In the last part, a score-based ranking system is also developed to determine the most capable model of the study. In this way, a score is assigned to each model based on the prediction accuracy in terms of each one of MSE, MAE, and AUROC indices. Then, the summation of these scores equates a total ranking score (TRS), which determines the final ranks. The higher value of TRS, the more accuracy of the model. Table 2 summarizes the ranking results. In this sense, the BBO–FIS featured as the most successful model in terms of MSE and MAE, and the second accurate model in terms of AUROC.

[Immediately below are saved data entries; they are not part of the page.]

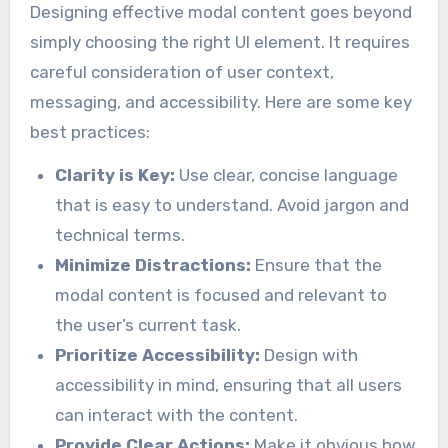
Designing effective modal content goes beyond
simply choosing the right UI element. It requires
careful consideration of user context,
messaging, and accessibility. Here are some key
best practices:
Clarity is Key:
Use clear, concise language
that is easy to understand. Avoid jargon and
technical terms.
Minimize Distractions:
Ensure that the
modal content is focused and relevant to
the user’s current task.
Prioritize Accessibility:
Design with
accessibility in mind, ensuring that all users
can interact with the content.
Provide Clear Actions:
Make it obvious how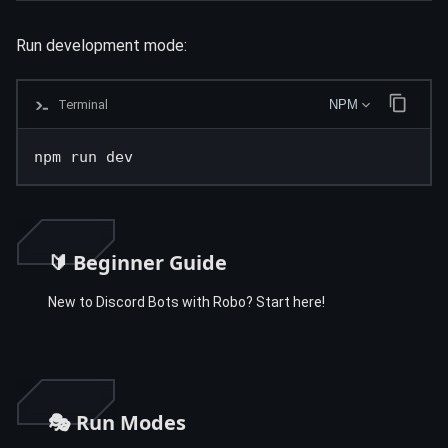
Run development mode:
Terminal
NPM
npm run dev
🔰 Beginner Guide
New to Discord Bots with Robo? Start here!
🎭 Run Modes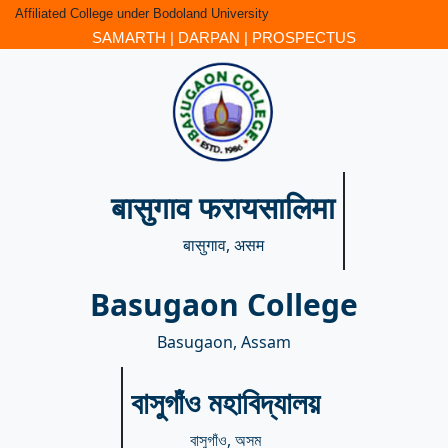
Affiliated College under Bodoland University
SAMARTH
|
DARPAN
|
PROSPECTUS
बासुगाव फरायसालिमा
बासुगाव, असम
Basugaon College
Basugaon, Assam
বাসুগাঁও মহাবিদ্যালয়
বাসুগাঁও, অসম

Table 2 The ranking system developed based on the obtained accuracy criteria

All in all, concerning the obtained TRSs of 6, 5, 11, and 8, respectively, for the MLP, FIS, BBO–MLP, and BBO–FIS, the MLP-based ensemble is introduced as the most reliable approach for analyzing the veering capacity of the considered multi-layered soil in this study. After that, the BBO–FIS outperformed MLP and FIS. In addition, comparing the typical MLP and FIS, the neural learning theory surpassed fuzzy learning.

5 Conclusions

Due to the crucial role of analyzing the bearing capacity of the soils in many civil engineering projects, this issue has attracted increasing attention. In the current study, we presented a novel optimization of ANN and ANFIS predictive models to estimate the settlement of a shallow footing located on a double layered soil with different properties. To this end, after providing a proper dataset form several FEM simulations, the biogeography-based optimization algorithm was synthesized with a multilayer perceptron neural network as well as a fuzzy inference system to improve their performance. After an extensive trial and error process, it was shown that the BBO–MLP with population size = 50 and BBO–FIS with population size = 15 reached the lowest objective function. Additionally, three accuracy indices, namely MSE, MAE, and AUROC, were defined to evaluate the results. In overall, based on the computed value of MSE (0.0563, 0.0581, 0.0499, and 0.0514, respectively, for the MLP, FIS, BBO–MLP, and BBO–FIS), MAE (0.1283, 0.1223, 0.1164, and 0.1320), and AUROC (0.982, 0.976, 0.984, and 0.985), it was revealed that applying the proposed BBO algorithm helps both MLP and FIS to enjoy more prediction accuracy compared to their unreinforced versions. Finally, referring to the developed ranking system, the BBO–MLP emerged as the most promising model, followed by BBO–FIS, MLP, and FIS.